I have railed in this column about sports team general managers who fail to develop young talent in their franchises. Pro basketball is different as a team having just two superstars can win titles consistently (think of Michael Jordan and Scottie Pippen on those ‘90s Chicago Bulls teams.)
If Irving can focus on his job and the Nets can avoid big injuries then they can win an NBA championship. Those are big ifs however.
On a sartorial note, the Nets have returned to their red, white, and powder blue uniforms from the early 1990s just like the on Lefrak City native and Archbishop Molloy alum Kenny Anderson wore for many years. It’s a vast improvement over the drab black-and-white uniforms allegedly designed by Jay-Z.
It took a bit longer than fans of the New York Yankees would have liked but the Bronx Bombers finally re-signed their best hitter, DJ LeMahieu, to a six-year, $90 million contract. There is little doubt the COVID-19 pandemic had a very detrimental effect on his contract even though no one will ever have to organize a Go Fund Me page for him.
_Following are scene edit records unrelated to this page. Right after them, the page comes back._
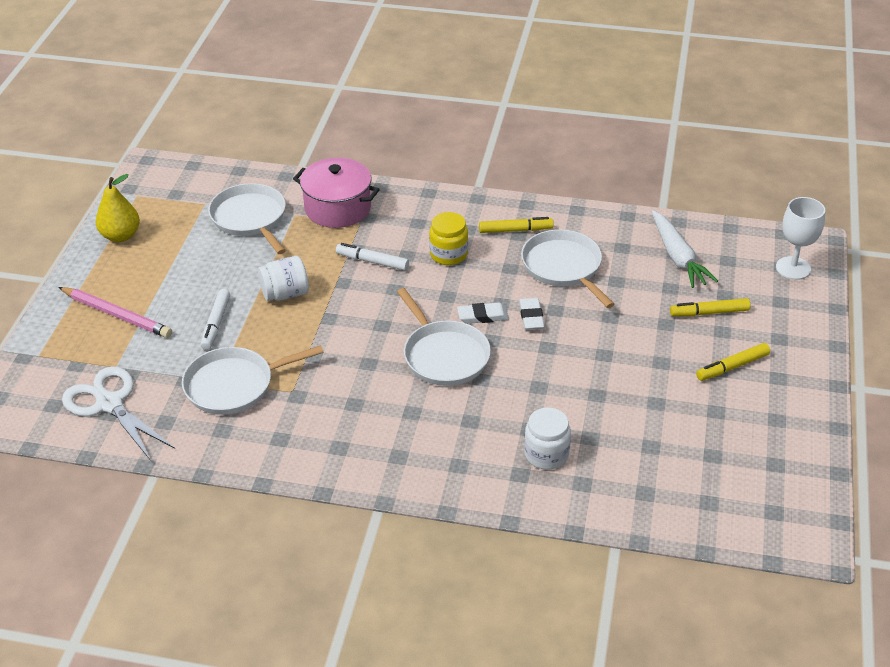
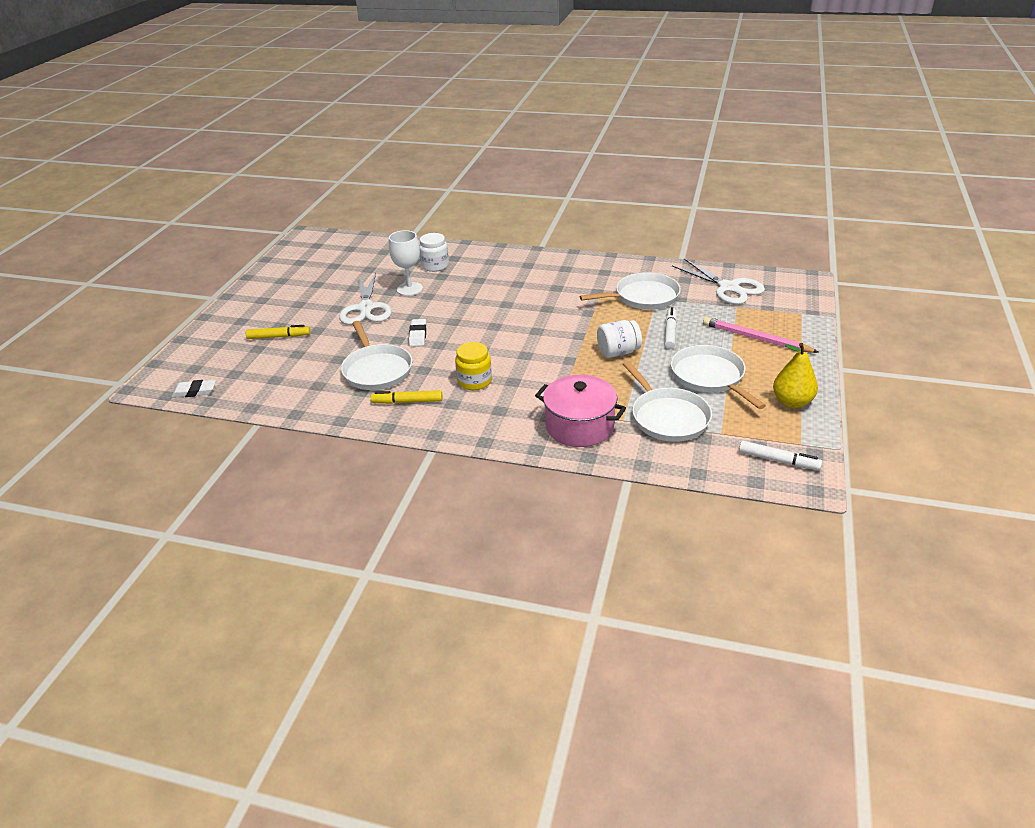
camera: 175 degrees left, 5 degrees down
white marker [336,243,409,271] -> white marker moved to [739,441,823,470]
white pan [397,288,491,386] -> white pan moved to [671,345,766,409]
white eraser [457,302,509,324] -> white eraser moved to [172,380,216,398]
white carrot [652,210,718,288] -> none
yellow marker [696,343,770,381] -> none
white goblet [776,197,825,280] -> white goblet moved to [389,230,423,296]
none -> white scissors [339,273,392,325]

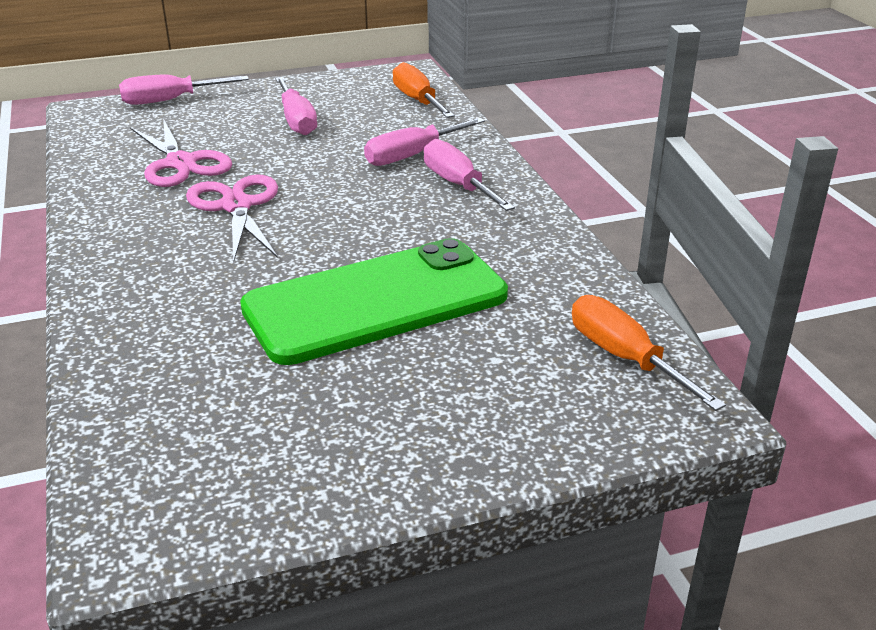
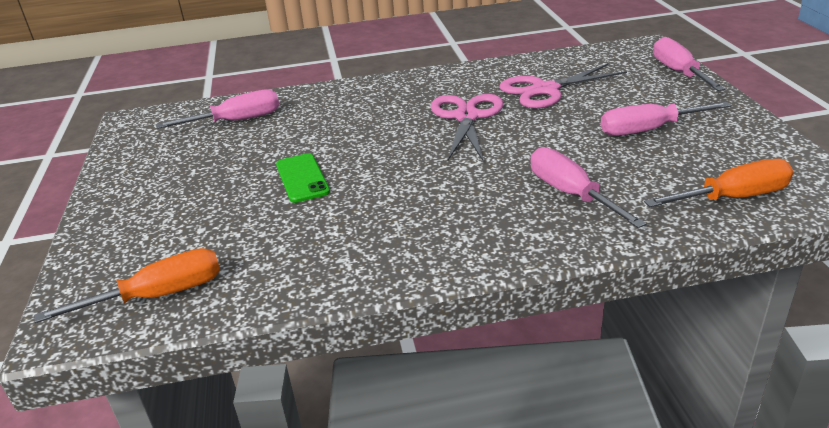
camera: 100 degrees right, 0 degrees up
pink scissors [186,174,278,261] -> pink scissors turned 75 degrees counterclockwise [431,94,503,162]
green phone [240,238,508,365] -> green phone [276,153,330,203], size x0.43
pink screwdriver [424,139,515,211] -> pink screwdriver moved to [156,89,279,129]

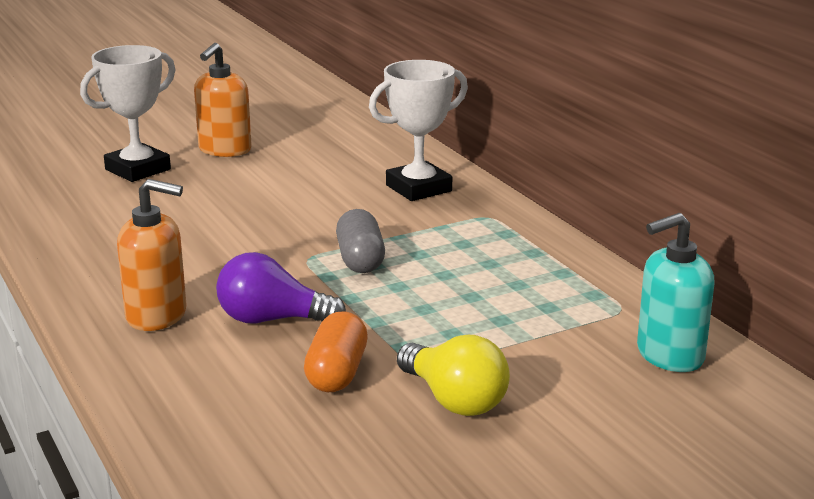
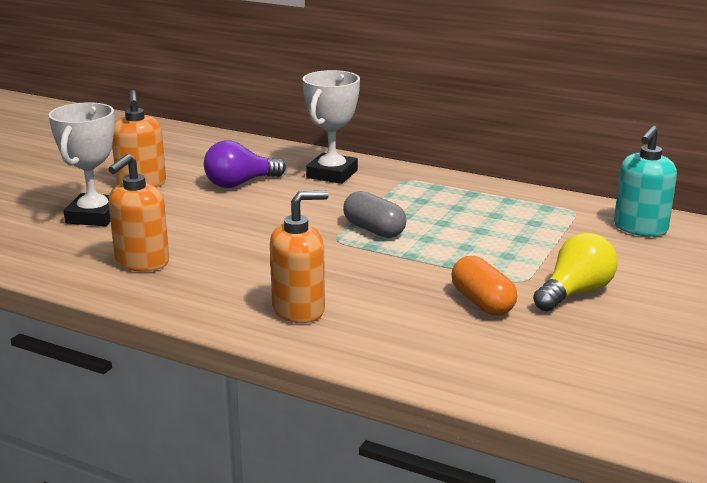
camera: 35 degrees left, 0 degrees up
purple light bulb [216,252,346,324] -> purple light bulb moved to [204,140,286,188]
yellow light bulb [397,335,510,416] -> yellow light bulb turned 60 degrees counterclockwise [533,233,618,311]
none -> orange soap dispenser [108,154,169,272]

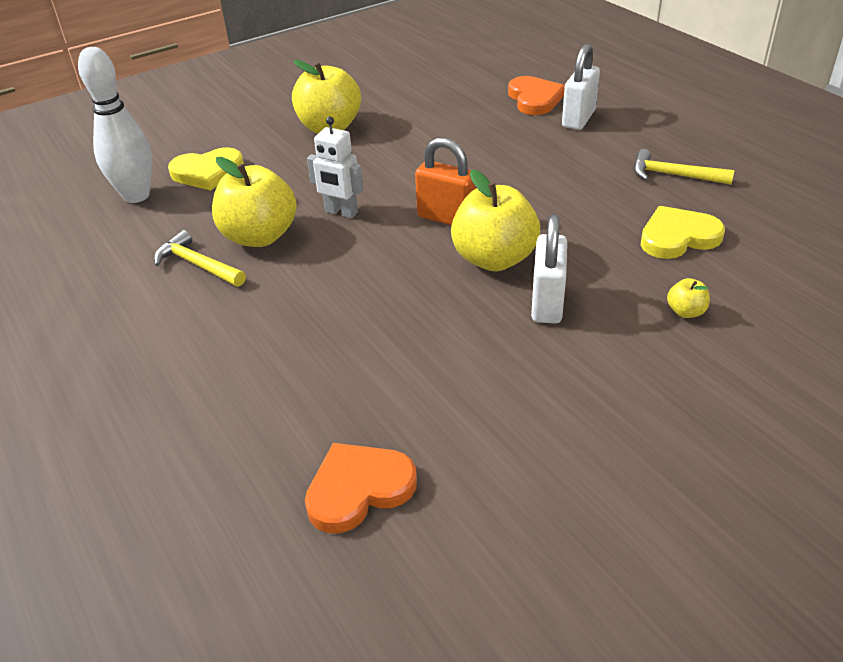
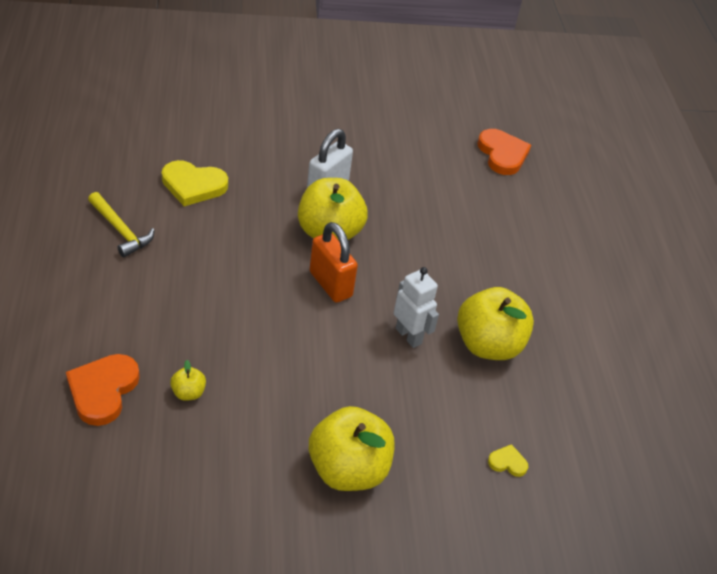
camera: 160 degrees left, 5 degrees up
white bowling pin [78,47,152,203] -> none
yellow hammer [154,230,246,287] -> none
yellow heart [168,147,244,191] -> yellow heart [488,444,528,477], size x0.48
orange heart [305,443,417,534] -> orange heart turned 105 degrees counterclockwise [477,129,531,175]
white padlock [562,44,600,130] -> none
yellow apple [667,278,710,318] -> yellow apple moved to [170,360,206,401]

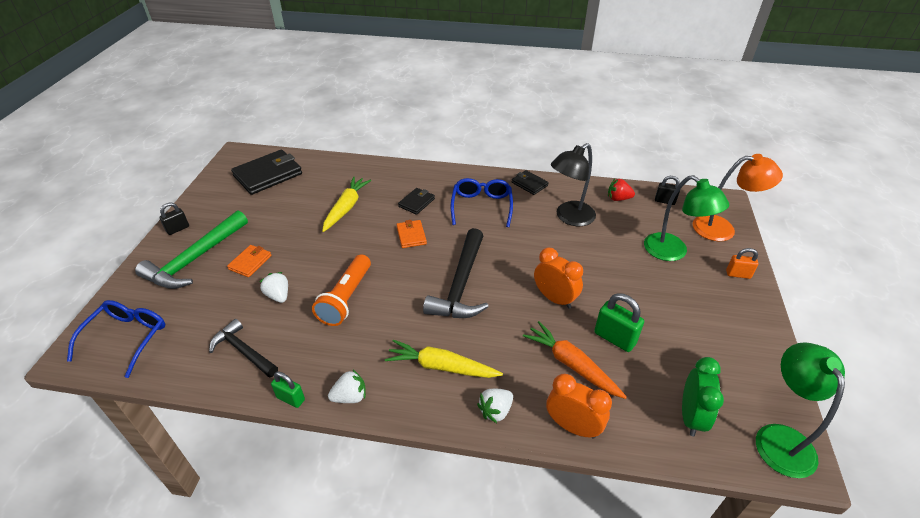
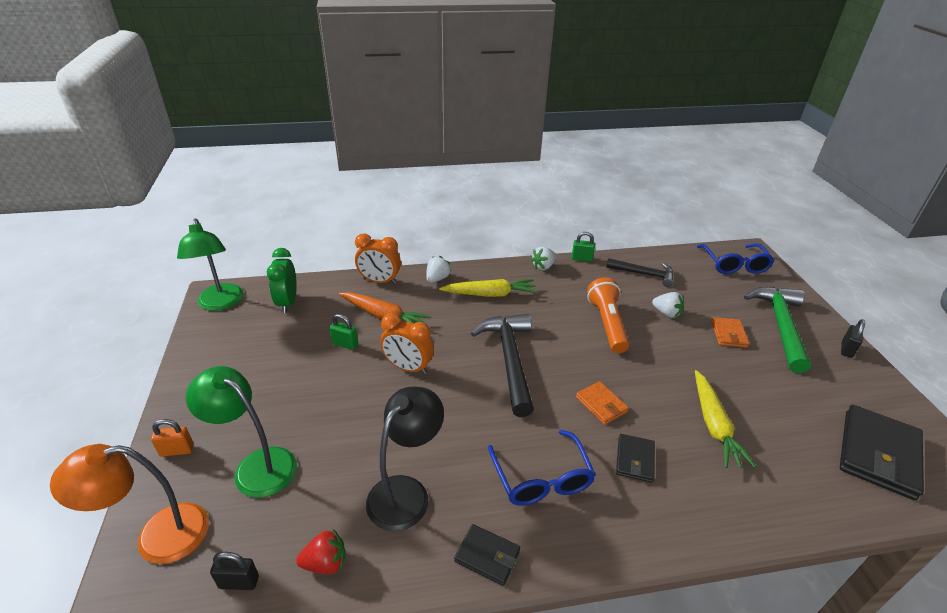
camera: 160 degrees right, 5 degrees down
green padlock [594,294,644,352] -> green padlock [329,314,358,350], size x0.64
You can be sure free agent centefielder George Springer was gnashing his teeth upon learning the financial details of the LeMahieu signing. It’s clear deep-pocketed Mets owner Steve Cohen will not be bidding against himself in order to acquire Springer.
I immediately thought of former NFL VP of logistics and Queens College alum Frank Supovitz this past Sunday when WCBS (Channel 2) incurred technical difficulties which prevented part of the first quarter of the Cleveland Browns-Kansas City Chiefs playoff game to be televised in the New York area.. Frank wrote a book titled “What To Do When Things Go Wrong” (McGraw-Hill) which gave detailed instructions to prepare for every possible impediment. Fortunately Channel 2 engineers were able to resolve the problem but I have a sneaky suspicion CBS Sports CEO Sean McManus reached for some Rolaids.
Cable network Lifetime held a Zoom press conference last week to promote a film dramatization about the popular hip-hop Queens-based duo, Salt-N-Pepa, which will premiere this Saturday evening.
Cheryl “Salt” James spoke of growing up around Farmers Boulevard and she told me she knew big ‘80s Queens hip-hop stars/impresarios as Russell Simmons, LL Cool J and Run-DMC but she stopped short of saying they acted as mentors.
James, and her future partner, Sandra “Pepa” Denton, met as nursing students at Queensborough Community College. I asked Denton if she had any regrets about not completing her degree and whether she considered returning to the Bayside campus to finish up. “That’s a hard ‘no!’” she quickly replied.
The new season of the weekly Showtime political series, “The Circus,” kicked off this past Sunday evening at 8 PM.
The Consumer Electronics Show, held in Las Vegas, traditionally kicks off the new business year. COVID-19 forced the show, now simply referred to as CES 2021, to become a virtual experience for exhibitors and attendees.
Procter & Gamble displayed the latest in its Oral-B IO series of electric toothbrushes which can measure when you are being overly aggressive in your brushing and which teeth more attention when flossing. A P&G public relations representative also told me one of the corporation’s goals is to reduce water consumption when using any of their other products especially when it comes to detergents and fabric softeners.
It wouldn’t be a CES show without yet another gizmo which purports to regrow hair on your scalp. Lexington International’s HairMax subsidiary debuted its Flip 80 Laser Growth Hair Cap.. It retails for just below $2,000.